DaskHub
Warning
Deploying DaskHub requires an existing Kubernetes cluster.
Introduction
DaskHub provides a multi-user, Dask-Gateway enabled JupyterHub. Dask is a library for scaling Python code across a cluster.
Launch configuration
To get started, in the Platforms tab, press the New Platform button, and select DaskHub.
You will then be presented with launch configuration options to fill in:
Option | Explanation |
---|---|
Platform name | A name to identify the DaskHub platform |
Kubernetes cluster | The Kubernetes platform on which to deploy DaskHub. If one hasn't already been created, check out the Kubernetes Overview. |
App version | The version of the DaskHub Azimuth Application to use. |
Notebook CPUs | The number of CPUs to allocate to each user notebook. |
Notebook RAM | The amount of RAM to allocate to each user notebook. |
Notebook storage | The amount of disk storage to allocate to each user notebook. |
Using DaskHub
Accessing DaskHub
After creating the DaskHub platform, DaskHub's corresponding JupyterHub will automatically be exposed by Azimuth's Zenith proxy.

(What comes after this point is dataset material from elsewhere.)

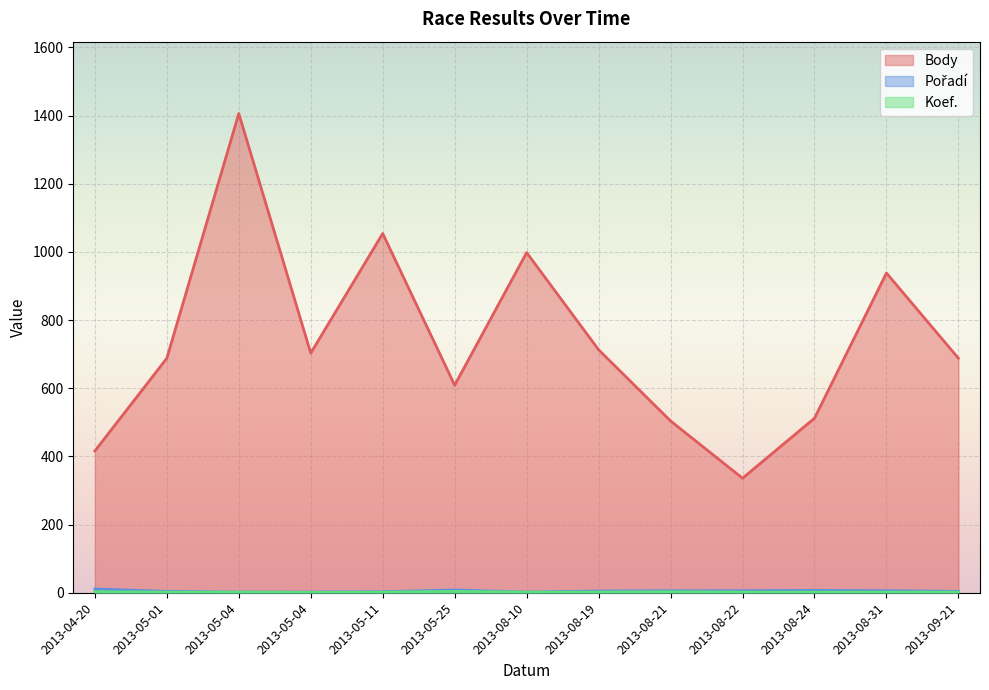

What is the approximate value of Pořadí at 2013-08-10?

2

It can be accessed via the link under Services.
Using Dask Gateway
Dask Gateway is configured to integrate with the JupyterHub environment, so creating a Dask cluster requires very little configuration.
For example, the following creates a Dask cluster that scales between 0 and 10 workers on the underlying Kubernetes cluster depending on the workload:
from dask_gateway import Gateway
gateway = Gateway()
cluster = gateway.new_cluster()
cluster.adapt(minimum=0, maximum=10)
cluster
If your Kubernetes cluster has autoscaling of nodes configured, this may cause the cluster itself to grow in size to accomodate your Dask cluster. Once you have finished with the Dask cluster, the Kubernetes nodes will scale back down again when possible.